— Task input —
+++++

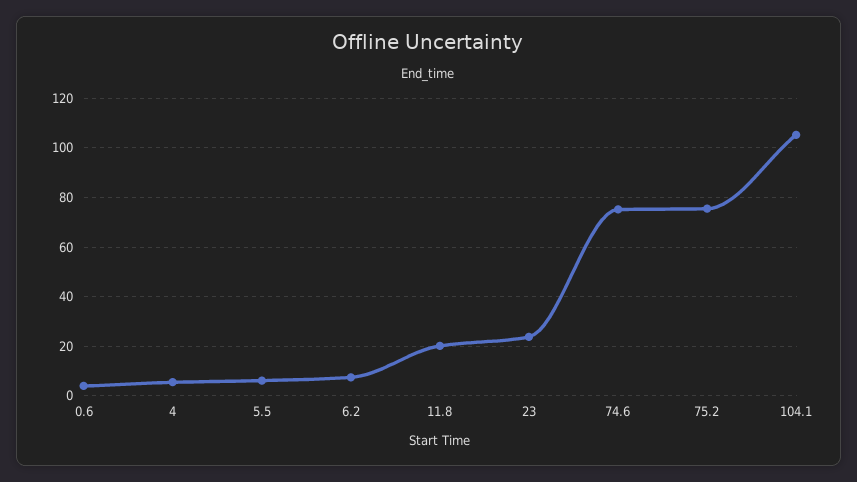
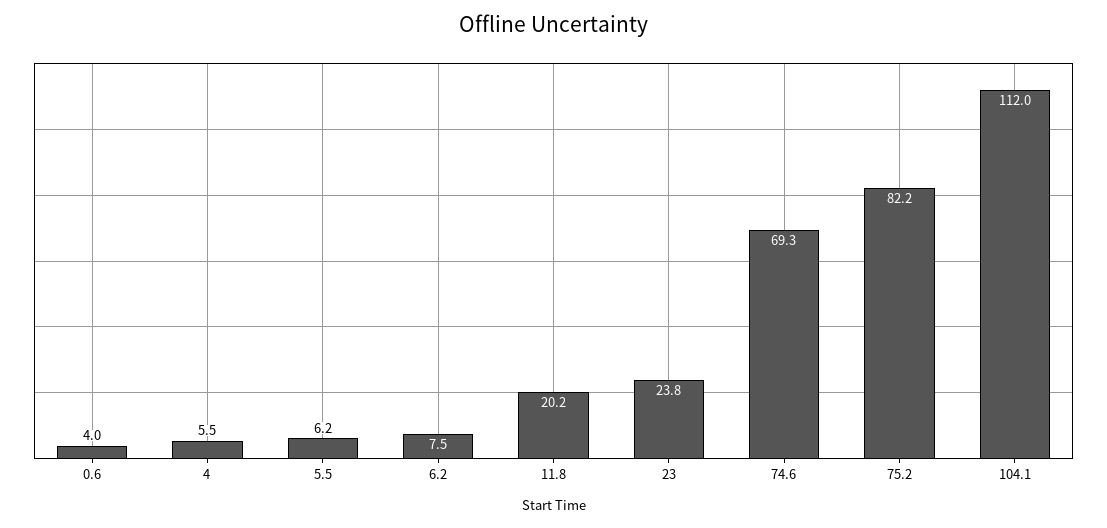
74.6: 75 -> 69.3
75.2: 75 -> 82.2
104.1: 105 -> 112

+++++

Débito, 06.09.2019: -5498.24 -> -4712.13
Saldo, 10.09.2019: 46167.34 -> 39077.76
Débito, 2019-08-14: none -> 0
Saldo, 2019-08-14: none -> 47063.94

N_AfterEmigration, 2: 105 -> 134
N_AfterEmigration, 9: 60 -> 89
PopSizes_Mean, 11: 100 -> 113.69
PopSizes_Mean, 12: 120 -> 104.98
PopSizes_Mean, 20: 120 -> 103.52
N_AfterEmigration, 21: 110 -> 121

+++++

— Work to complete —
If a line in the entries above contains the word "Débito", copy it.

— Exercise output —
Débito, 06.09.2019: -5498.24 -> -4712.13
Débito, 2019-08-14: none -> 0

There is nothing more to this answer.